Thursday, September 11, 2008

Marginal Utility - June 2002

I just learned some new economic stuff and tried to apply it to my business. The "law of diminishing marginal utility" caught my eye as something important. It goes like this:

The marginal utility of a product declines as more of it is consumed in a given period of time. The textbook gives the example of a box of popcorn, stating that you will get more satisfaction from the first box than you will from the second. By the time you eat the fifth box, you are in negative territory. You can even calculate the marginal utility by dividing the change in total utility by the change in quantity. That means someone has to assign utility values to each unit marginally consumed. I am not making this up. This is a serious course.

I decided to try to figure out how this "law" would work in the floral business. So as to not be unreasonably prejudiced, I decided to look at cut flowers instead of pot plants.

First, what constitutes a unit? Is a unit one flower? If so, then according to the "law," each additional flower I add will bring incrementally less pleasure than the first. But that does not work. Since i know this is an economic "law," I must have the units wrong: Maybe I should switch to a bouquet as the marginal unit. Now I have one nice bouquet. I add one more, knowing it should not bring as much pleasure as the first. Oops, something is wrong: I enjoy the two bouquets more than twice as much as the one. As I add flowers, the effect is the same-more satisfaction.

Well, I am in this business, so maybe its just me. I better think about how people use flowers in the real world: People get serious about flowers at weddings. Does the bride's mother calculate that they should have fewer flowers because each additional bouquet declines in satisfying or bringing pleasure? How humiliating if the guests started to grumble about the wedding having too many flowers! I personally have never heard that complaint, no matter how opulent the floral arrangements. My experience is just the opposite. People rave when the flowers are fabulous. Now, we are talking about a serious economic "law," so maybe weddings do not count for some reason. I better dig a little deeper.

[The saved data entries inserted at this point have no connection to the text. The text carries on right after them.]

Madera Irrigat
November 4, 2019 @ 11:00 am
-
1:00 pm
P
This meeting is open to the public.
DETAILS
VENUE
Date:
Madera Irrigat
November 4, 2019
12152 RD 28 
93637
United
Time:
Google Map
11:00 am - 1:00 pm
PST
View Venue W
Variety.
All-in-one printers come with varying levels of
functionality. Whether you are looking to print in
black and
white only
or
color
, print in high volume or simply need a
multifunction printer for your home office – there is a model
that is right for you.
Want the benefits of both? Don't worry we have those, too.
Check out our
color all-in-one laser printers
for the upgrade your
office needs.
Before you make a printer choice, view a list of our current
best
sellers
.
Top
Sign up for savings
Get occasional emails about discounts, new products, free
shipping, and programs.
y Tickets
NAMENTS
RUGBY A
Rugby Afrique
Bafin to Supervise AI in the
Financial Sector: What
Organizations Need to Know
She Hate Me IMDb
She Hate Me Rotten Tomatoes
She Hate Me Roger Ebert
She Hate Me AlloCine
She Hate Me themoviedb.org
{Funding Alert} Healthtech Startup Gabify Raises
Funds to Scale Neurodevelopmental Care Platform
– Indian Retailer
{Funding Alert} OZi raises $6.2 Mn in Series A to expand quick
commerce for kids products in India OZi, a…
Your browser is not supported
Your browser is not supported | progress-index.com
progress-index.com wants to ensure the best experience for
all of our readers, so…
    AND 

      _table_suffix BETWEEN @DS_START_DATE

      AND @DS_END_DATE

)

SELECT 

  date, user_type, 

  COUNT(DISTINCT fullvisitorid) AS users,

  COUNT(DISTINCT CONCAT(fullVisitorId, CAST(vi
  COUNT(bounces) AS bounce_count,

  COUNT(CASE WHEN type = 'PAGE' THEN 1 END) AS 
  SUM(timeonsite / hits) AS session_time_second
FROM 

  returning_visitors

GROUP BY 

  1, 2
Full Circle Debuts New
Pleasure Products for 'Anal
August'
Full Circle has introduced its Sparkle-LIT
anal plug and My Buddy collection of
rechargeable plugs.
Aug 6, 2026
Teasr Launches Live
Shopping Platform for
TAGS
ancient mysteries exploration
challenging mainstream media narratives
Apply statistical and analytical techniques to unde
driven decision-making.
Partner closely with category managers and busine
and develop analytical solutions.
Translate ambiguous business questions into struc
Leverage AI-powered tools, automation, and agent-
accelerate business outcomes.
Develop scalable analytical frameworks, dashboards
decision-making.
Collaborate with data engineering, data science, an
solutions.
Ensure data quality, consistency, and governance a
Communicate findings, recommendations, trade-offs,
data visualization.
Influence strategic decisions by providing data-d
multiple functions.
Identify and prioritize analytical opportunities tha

Funerals are known to have an excess of flowers. Do the grieving just hate them? No, they really seem to like flowers. Okay, forget funerals. What about flowers after a child is born? Mom wants one bouquet (maybe two, at most) and will reject additional flower arrivals on the basis that the next flowers do not mean anything. I have never heard of that either. How about the floral holidays? Surely the mothers of the world would like a reasonable number of flowers. If you send your mother a bunch of really nice flowers, and so does your brother, and your sister, by the time Dad brings home more, Mom wants nothing to do with them. No, that does not seem quite right. On Valentine's Day, we know the way to get on the right side of our significant other is to send a small but meaningful bouquet to the office. Under no circumstances should we have more of the same at home because according to our economic law, the marginal utility is not there.

I attend a lot of orchid shows. They are among the most beautiful type of flower shows on may attend. In all the years of doing this, I have never heard anyone say, "I just wish there were not so many flowers. I would like to see some tires or tractor parts to get me to optimum consumption, allow me to maximize utility." That has never happened.

I must conclude that we have one of the very few consumer products that breaks the law of diminishing utility. If that is as true as it seems, then perhaps we should be selling a lot more flowers. Could it be something, as producers and retailers, we are doing or not doing? No, that statement violates the law that states we will judge others by their actions and ourselves by our good intentions.